◆ **What to work on**
In the records below, begin at the line that has "86, 169, 170)" and stop after the line that has "- tumour enhancement mask (voxels above the 100"; quote those lines verbatim and nothing more.

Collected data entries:
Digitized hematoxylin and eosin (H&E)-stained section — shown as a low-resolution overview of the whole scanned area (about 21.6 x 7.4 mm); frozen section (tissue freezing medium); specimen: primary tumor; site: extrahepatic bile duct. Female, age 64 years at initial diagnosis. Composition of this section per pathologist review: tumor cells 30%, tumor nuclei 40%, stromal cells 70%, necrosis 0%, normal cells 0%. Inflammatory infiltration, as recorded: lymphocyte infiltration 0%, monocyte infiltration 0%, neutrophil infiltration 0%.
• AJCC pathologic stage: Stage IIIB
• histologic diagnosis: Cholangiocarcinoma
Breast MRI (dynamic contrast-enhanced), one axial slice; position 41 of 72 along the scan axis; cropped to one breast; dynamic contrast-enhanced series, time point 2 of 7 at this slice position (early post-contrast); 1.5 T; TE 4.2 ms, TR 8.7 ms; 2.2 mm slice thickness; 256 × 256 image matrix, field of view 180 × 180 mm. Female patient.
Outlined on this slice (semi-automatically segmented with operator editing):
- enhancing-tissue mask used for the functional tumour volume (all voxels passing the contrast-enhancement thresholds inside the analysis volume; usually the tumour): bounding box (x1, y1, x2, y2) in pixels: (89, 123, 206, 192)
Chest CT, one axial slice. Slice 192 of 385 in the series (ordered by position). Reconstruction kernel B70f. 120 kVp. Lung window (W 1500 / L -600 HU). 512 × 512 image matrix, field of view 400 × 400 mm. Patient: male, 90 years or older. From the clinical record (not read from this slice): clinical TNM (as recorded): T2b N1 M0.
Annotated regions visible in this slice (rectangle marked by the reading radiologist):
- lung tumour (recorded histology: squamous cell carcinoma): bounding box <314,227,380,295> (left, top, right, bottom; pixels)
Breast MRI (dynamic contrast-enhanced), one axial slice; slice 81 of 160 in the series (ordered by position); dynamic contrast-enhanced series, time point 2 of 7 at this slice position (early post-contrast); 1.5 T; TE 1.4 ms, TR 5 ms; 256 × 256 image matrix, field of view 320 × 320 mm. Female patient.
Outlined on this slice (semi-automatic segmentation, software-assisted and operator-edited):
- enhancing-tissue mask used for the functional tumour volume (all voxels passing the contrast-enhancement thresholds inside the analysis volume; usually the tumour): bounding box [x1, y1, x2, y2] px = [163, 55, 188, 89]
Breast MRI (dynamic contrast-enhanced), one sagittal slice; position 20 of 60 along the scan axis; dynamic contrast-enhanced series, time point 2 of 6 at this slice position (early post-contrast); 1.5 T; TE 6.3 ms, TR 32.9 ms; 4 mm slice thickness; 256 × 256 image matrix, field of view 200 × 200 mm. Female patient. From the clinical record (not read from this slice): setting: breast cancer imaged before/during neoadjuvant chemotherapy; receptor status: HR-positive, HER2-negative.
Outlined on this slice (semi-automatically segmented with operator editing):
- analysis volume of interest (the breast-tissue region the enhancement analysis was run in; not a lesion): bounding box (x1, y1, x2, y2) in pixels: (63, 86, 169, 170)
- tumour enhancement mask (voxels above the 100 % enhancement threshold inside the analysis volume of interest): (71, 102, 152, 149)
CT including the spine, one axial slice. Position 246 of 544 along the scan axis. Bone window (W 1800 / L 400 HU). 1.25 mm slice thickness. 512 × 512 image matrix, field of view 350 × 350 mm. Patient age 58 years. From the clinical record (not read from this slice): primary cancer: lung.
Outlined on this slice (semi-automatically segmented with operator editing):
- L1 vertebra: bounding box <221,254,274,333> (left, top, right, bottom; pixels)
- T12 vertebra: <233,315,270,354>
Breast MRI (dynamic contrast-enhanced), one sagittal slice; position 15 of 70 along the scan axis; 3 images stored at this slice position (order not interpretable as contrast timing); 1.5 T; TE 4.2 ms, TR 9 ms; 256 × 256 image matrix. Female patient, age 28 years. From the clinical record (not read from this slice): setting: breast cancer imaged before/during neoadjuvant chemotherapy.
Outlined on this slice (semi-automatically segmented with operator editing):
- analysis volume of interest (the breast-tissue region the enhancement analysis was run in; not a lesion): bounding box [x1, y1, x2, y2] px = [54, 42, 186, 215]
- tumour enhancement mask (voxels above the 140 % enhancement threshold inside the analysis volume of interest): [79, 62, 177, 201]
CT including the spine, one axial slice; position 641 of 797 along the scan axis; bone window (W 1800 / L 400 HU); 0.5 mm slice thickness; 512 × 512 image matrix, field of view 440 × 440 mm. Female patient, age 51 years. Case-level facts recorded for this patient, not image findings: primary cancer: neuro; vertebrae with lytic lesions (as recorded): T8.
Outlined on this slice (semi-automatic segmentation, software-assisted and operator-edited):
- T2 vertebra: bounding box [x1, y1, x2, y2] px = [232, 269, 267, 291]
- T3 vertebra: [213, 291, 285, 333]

◆ **Response to this exercise**
- analysis volume of interest (the breast-tissue region the enhancement analysis was run in; not a lesion): bounding box (x1, y1, x2, y2) in pixels: (63, 86, 169, 170)
- tumour enhancement mask (voxels above the 100 % enhancement threshold inside the analysis volume of interest): (71, 102, 152, 149)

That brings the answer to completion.